We were taken to a hotel and told we’d be there till Friday. There are lots of decent hotels in Cairns but we were unlucky and struck a poor one – the Railway Hotel where we were regarded as a nuisance. A special train of about 200-odd people had left Cairns on Xmas Day and they intended to wait till they collected another trainload. There were only about 70 in our party. However the hotels were booked up for Xmas and we were not wanted, so they put two carriages on to the usual morning train to Townsville. We were given an awful breakfast at 7 a.m. and left at 8 a.m. in two aged 2nd class carriages. In our half were over 20 women and about 10 infants and one had to sit bolt upright on a hard seat for the day, jammed up with people one hoped one would never see again. Xmas dinner we had at a Railway restaurant – oily fish and lumpy potatoes – frightful and we were hot and thirsty, also filthy. However Townsville wasn’t quite so bad as we got a better meal there and also I had a decent bath at the station.

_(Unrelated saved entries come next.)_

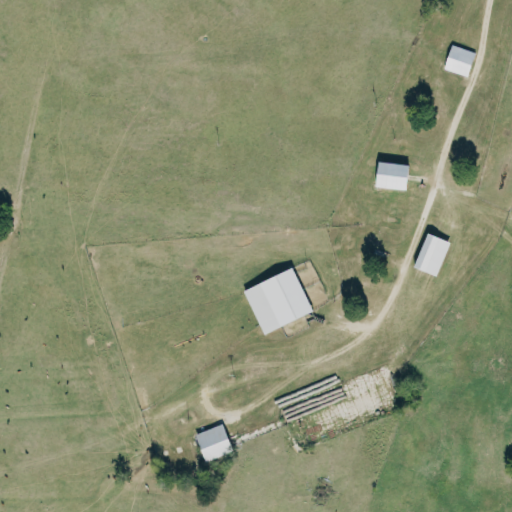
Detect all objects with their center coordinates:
building: (464, 60)
building: (399, 175)
building: (437, 254)
building: (283, 300)
road: (377, 318)
building: (219, 442)
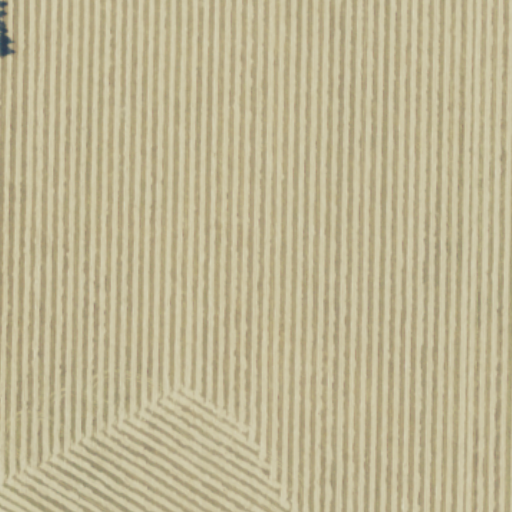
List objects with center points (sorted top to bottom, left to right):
crop: (228, 254)
crop: (483, 268)
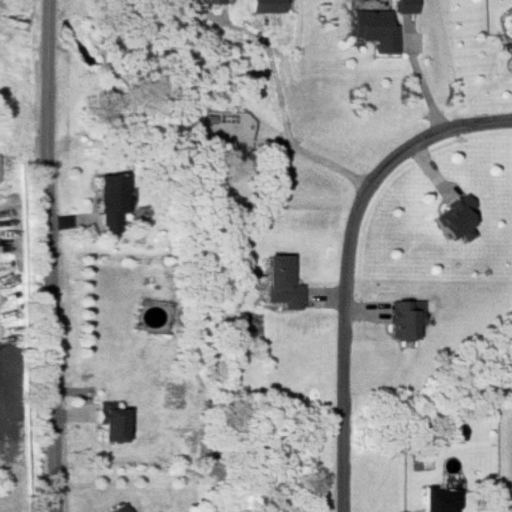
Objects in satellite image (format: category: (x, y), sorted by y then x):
building: (204, 1)
building: (264, 6)
building: (402, 6)
building: (370, 29)
building: (510, 46)
road: (421, 83)
road: (275, 87)
building: (106, 201)
building: (450, 219)
road: (53, 255)
road: (343, 259)
building: (277, 282)
building: (401, 318)
building: (108, 421)
building: (436, 499)
building: (116, 508)
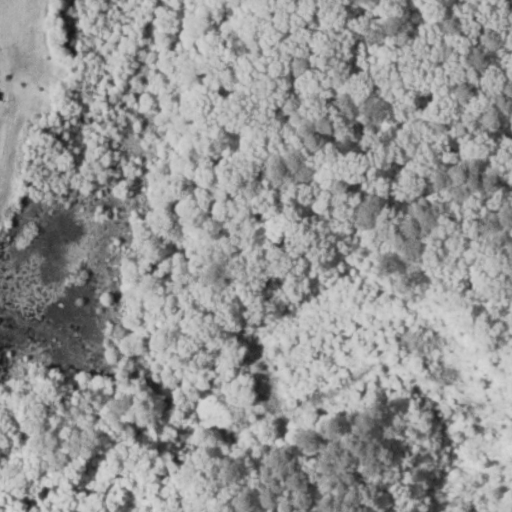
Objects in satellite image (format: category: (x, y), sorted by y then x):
wastewater plant: (19, 88)
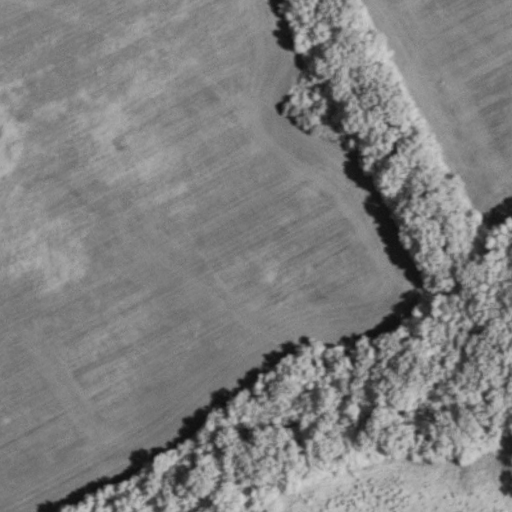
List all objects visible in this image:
road: (417, 183)
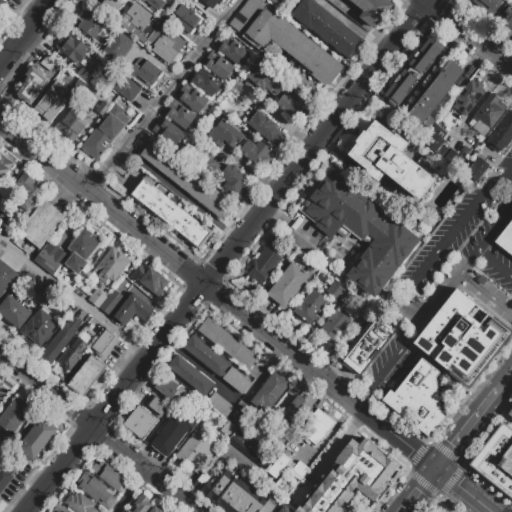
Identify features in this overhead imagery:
building: (3, 1)
building: (274, 1)
building: (274, 1)
road: (426, 1)
road: (428, 1)
building: (209, 2)
building: (3, 3)
road: (44, 3)
building: (153, 3)
building: (155, 3)
building: (210, 3)
building: (359, 3)
building: (110, 4)
building: (486, 5)
building: (489, 5)
building: (114, 6)
building: (371, 10)
building: (374, 11)
building: (245, 14)
building: (164, 15)
building: (184, 17)
building: (134, 18)
building: (186, 18)
building: (505, 18)
building: (507, 19)
building: (137, 21)
building: (90, 23)
building: (92, 23)
building: (326, 27)
building: (327, 28)
road: (27, 34)
road: (470, 34)
building: (283, 39)
building: (163, 42)
building: (165, 42)
building: (292, 45)
building: (117, 46)
building: (118, 46)
building: (72, 47)
building: (73, 49)
building: (231, 49)
building: (232, 51)
building: (48, 63)
building: (217, 65)
building: (218, 65)
building: (145, 71)
building: (146, 71)
building: (412, 71)
building: (412, 71)
building: (84, 75)
building: (263, 78)
building: (263, 79)
building: (204, 81)
building: (205, 82)
building: (32, 85)
building: (121, 85)
building: (30, 86)
building: (125, 87)
building: (433, 92)
building: (435, 94)
building: (467, 96)
road: (165, 97)
building: (190, 97)
building: (192, 97)
building: (468, 97)
building: (117, 99)
building: (49, 101)
building: (50, 102)
building: (290, 103)
building: (293, 104)
building: (102, 108)
building: (178, 113)
building: (486, 114)
building: (487, 115)
building: (182, 117)
building: (72, 122)
building: (73, 122)
building: (263, 126)
building: (265, 128)
building: (104, 131)
building: (166, 131)
building: (104, 132)
building: (171, 132)
building: (500, 132)
building: (223, 133)
building: (225, 134)
building: (502, 136)
building: (439, 147)
building: (255, 152)
building: (257, 152)
building: (387, 158)
building: (204, 159)
building: (391, 160)
building: (202, 161)
building: (4, 164)
building: (4, 165)
building: (475, 168)
building: (478, 169)
building: (185, 179)
building: (186, 179)
building: (232, 179)
building: (235, 181)
building: (27, 190)
building: (142, 191)
building: (23, 192)
road: (182, 195)
building: (155, 201)
road: (102, 204)
building: (166, 210)
building: (169, 212)
building: (511, 213)
road: (260, 214)
building: (176, 218)
building: (39, 223)
building: (6, 224)
building: (41, 224)
building: (186, 226)
building: (7, 227)
building: (360, 229)
building: (361, 230)
building: (198, 235)
building: (505, 237)
building: (505, 237)
building: (277, 243)
road: (444, 243)
building: (80, 249)
building: (81, 249)
road: (480, 251)
building: (54, 255)
building: (48, 257)
road: (496, 261)
building: (109, 264)
building: (111, 264)
building: (262, 264)
building: (263, 265)
parking lot: (442, 268)
building: (5, 275)
building: (6, 276)
building: (148, 279)
building: (149, 279)
building: (286, 283)
building: (288, 284)
building: (35, 287)
building: (38, 288)
building: (333, 289)
building: (335, 290)
building: (96, 298)
road: (74, 299)
building: (111, 300)
building: (308, 305)
building: (138, 306)
building: (309, 306)
building: (131, 309)
building: (13, 310)
building: (13, 311)
building: (124, 314)
building: (332, 325)
building: (333, 325)
building: (37, 326)
building: (38, 327)
building: (206, 327)
building: (215, 334)
building: (461, 337)
building: (59, 339)
building: (102, 340)
building: (460, 340)
building: (59, 341)
building: (103, 341)
building: (225, 341)
building: (226, 342)
building: (367, 343)
building: (367, 344)
building: (236, 350)
road: (401, 350)
building: (71, 352)
building: (71, 354)
building: (204, 355)
building: (205, 355)
building: (247, 359)
building: (85, 374)
building: (189, 374)
building: (190, 374)
building: (87, 375)
building: (235, 379)
road: (319, 379)
building: (236, 380)
road: (506, 384)
building: (166, 387)
building: (169, 388)
building: (1, 390)
road: (46, 390)
building: (268, 390)
building: (270, 390)
building: (1, 392)
building: (417, 396)
road: (365, 397)
building: (417, 398)
building: (155, 404)
building: (218, 404)
building: (219, 404)
building: (158, 405)
building: (294, 409)
building: (296, 411)
building: (510, 412)
building: (509, 413)
building: (12, 414)
building: (13, 415)
building: (138, 421)
building: (240, 421)
building: (140, 422)
building: (317, 425)
building: (316, 426)
building: (227, 429)
road: (467, 432)
building: (174, 433)
building: (168, 434)
building: (35, 437)
building: (36, 438)
building: (245, 444)
building: (194, 449)
building: (193, 450)
building: (494, 458)
building: (496, 458)
parking garage: (506, 460)
building: (506, 460)
building: (15, 462)
building: (278, 466)
road: (58, 469)
road: (146, 469)
building: (299, 469)
traffic signals: (435, 473)
building: (107, 474)
building: (110, 475)
building: (4, 477)
building: (4, 477)
building: (352, 477)
building: (346, 478)
building: (213, 481)
building: (222, 487)
building: (94, 489)
road: (432, 490)
building: (97, 491)
road: (132, 491)
road: (419, 492)
road: (460, 492)
building: (234, 494)
building: (231, 495)
road: (439, 496)
building: (241, 500)
building: (78, 502)
building: (80, 503)
building: (141, 503)
building: (139, 504)
building: (254, 504)
park: (434, 505)
building: (269, 506)
building: (59, 508)
building: (58, 509)
building: (153, 509)
building: (157, 509)
building: (284, 509)
road: (484, 511)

The Red Cross met us there and were very kind. They managed to get some sleepers and extra room for the mothers with babies. That emptied our carriage considerably and we were relieved to lose the kid who had screamed all day. We could lie down at night but it was very uncomfortable and so filthy. We had to have the windows open because of the heat and our door wouldn’t shut so the soot just poured in. I spent two days and two nights in that awful carriage and by the time we reached Brisbane I felt very ill and determined to buy myself a sleeper to Sydney.
However at Brisbane the Tourist people met us and took us to the Hotel Canberra where we were given rooms and had baths and a really good breakfast – mothercraft trainees took over all the babies and bathed and fed them on the roof garden. We had an early lunch and there and then left for Sydney, this time in first class sleepers – shared a sleeper with a friend who had a tiny baby. He behaved like an angel the whole trip. However as soon as we crossed the border the heat became intense until we could scarcely bear to sit on the leather seat cushions – it was 110 degrees at Casino. We had dinner at Grafton and VADs [members of a Volunteer Aid Detachment] met the train there and minded the babies. My arrival in Sydney I told you of in my last letter.”